One of the biggest mountains that En Masse and Frogster have to climb with TERA is the notion that it's "just another Asian grinder". For my money, this is the single biggest factor in how successful TERA ultimately becomes and is the hardest thing that the Korean development team and their Western partners will have to overcome. As I play TERA, I want to like it, I really do. But my innate bias shines through as I'm sent along on another "kill 10 rats" quest and forced to FedEx my way around the starter zone. I hold out scant hope, however, that things will improve once I'm on to the main continent and working my way to Arborean glory. I have to say though that, at least at this point, the notion of an Asian grinder is still there in TERA. Luckily there are offsetting factors that might win players over if they're patient enough to stick it out.
Combat in TERA is just plain fun. Without an auto-targetting system and with players able to use console-like attacks and combos, combat is a breath of fresh air in the MMO space.

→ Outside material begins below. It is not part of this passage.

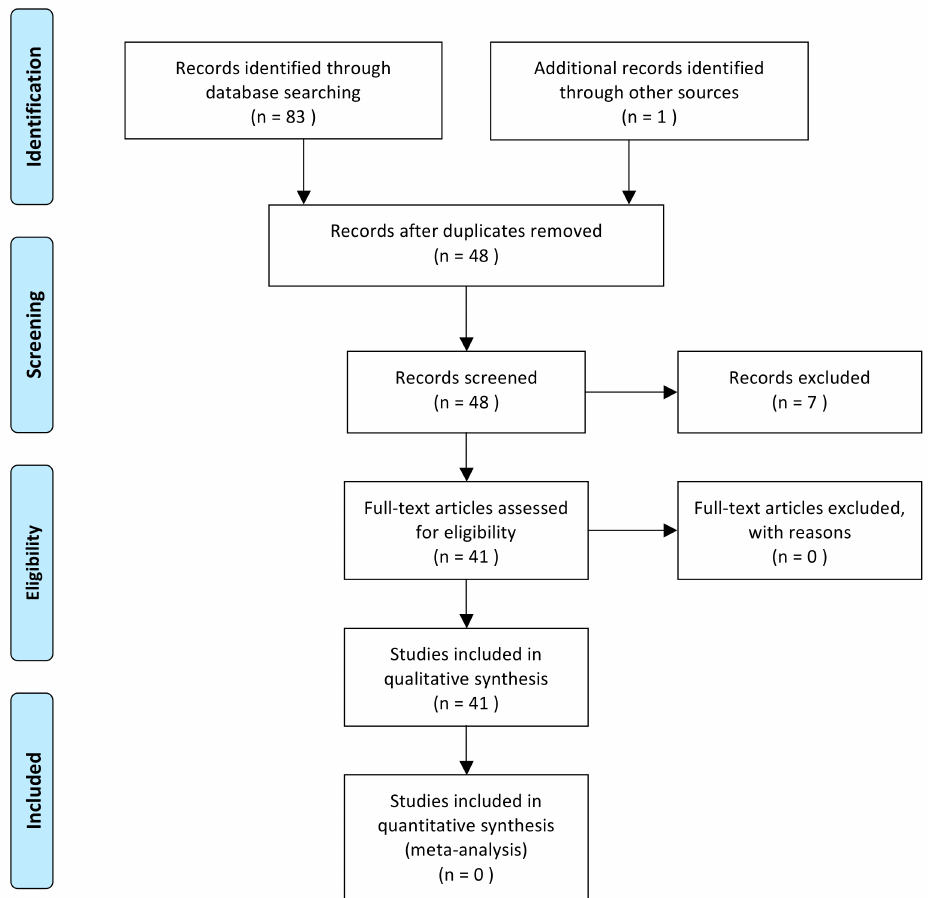
Figure 1. Study selection flowchart for this systematic review (a color figure can be viewed at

Even I, famous as an Auto-Target Queen, loved the rolling, dodging, stick the sword in and back off type of combat that my warrior encountered over the weekend. Plowing through a big group of monsters is just pure F-U-N! The moves are fluid and natural...well as natural as being superhumanly fast and balanced actually is but you get my point. There's nothing stiff or weird looking about the way characters do what they do. The effects are quite nice too.

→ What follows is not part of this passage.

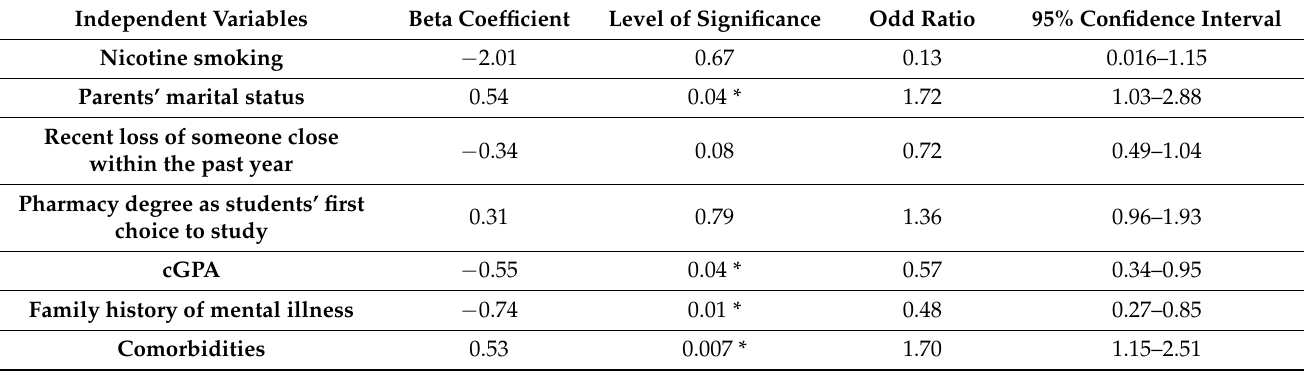
Table 4. Binary logistic regression analysis predicting depression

Aesthetically speaking, TERA is one of the most jaw droppingly gorgeous games I've ever encountered. It's like a fine pastel watercolor and the color palette is nothing short of astonishing with those soft pastels juxtaposed against vibrant backgrounds. It's breathtaking in some instances. The eye-candy begins on the Isle of Dawn, the starter area for TERA. It's worth taking the time to actually look up to see what developers, BlueHole Studios, have painted for players. And you do have to look up. As with all things in TERA, bigger is....well, not better, it's just BIGGER. As the now famous "Big Ass Monsters" indicate, everything in TERA is big from monsters to the surrounding scenery. It's worth taking the time to look around and appreciate the beauty.
The overall beauty of TERA shines through in all sorts of places such as in combat animations, spell effects, buffs, water, etc. In short, just about anything that requires eyes to see is worth looking at in TERA. Even the female armors are well constructed if way too revealing and uncomfortable looking.

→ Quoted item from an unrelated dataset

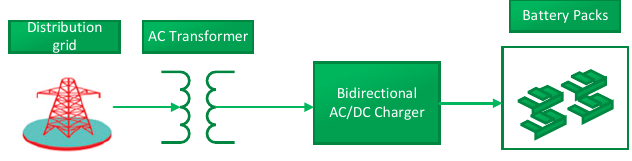
Figure 7. Block diagram of BSS electrical design.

Which brings me to my next point about TERA's need to win over audiences with En Masse's/Frogster's "westernization" project. Why in the bloody realms of Hell can't someone ask for better female armor? You know, something that's actually a bit more realistic than a pair of pasties and a G-string? I'm not going to segue into a diatribe about female armor models in Eastern MMOs but it's fair to point out that Western audiences, which have a growing population of female players, like to at least have a choice in what female characters wear. Hey, I get it. Lots of folks like the pasties and G-string look. That's great but some of what makes players think "Asian grind fest" is the prevalence of little things like overly pole dancer armor to name one example.
And of course, what article about TERA would be complete without at least a cursory mention of BAMs? Big Ass Monsters are, well, B-I-G. Every screenshot shows off gargantuan monsters that defy belief. But, as said earlier, bigger is better in TERA. I can't wait to face off against my first real BAM. There's no question that the overabundance of BAMs in TERA is something that sets it apart from the pack!
Most of the things that I find "disturbing" about TERA are surface-level and shallow. I can admit that. But when I manage to overlook the female armor models, I am pleasantly surprised by how much I like TERA. Not only is it pleasing to the eye, it also has enough terrific combat to keep even the most seasoned MMO veteran on his or her toes. Like I said before, combat in TERA is just plain fun.
TERA will have a loyal following in North America and Europe. I firmly believe that. But the development and publication teams have a tough road ahead of them in selling the game to an increasingly bitter and demanding MMO audience here in the West. If players can manage to overcome what has become something of an innate bias against Korean MMOs, they just may find that TERA is the game of the year. TERA has a lot of potential. Let's hope that En Masse, Frogster and BlueHole Studios have done all that they can to ensure success come May 1st.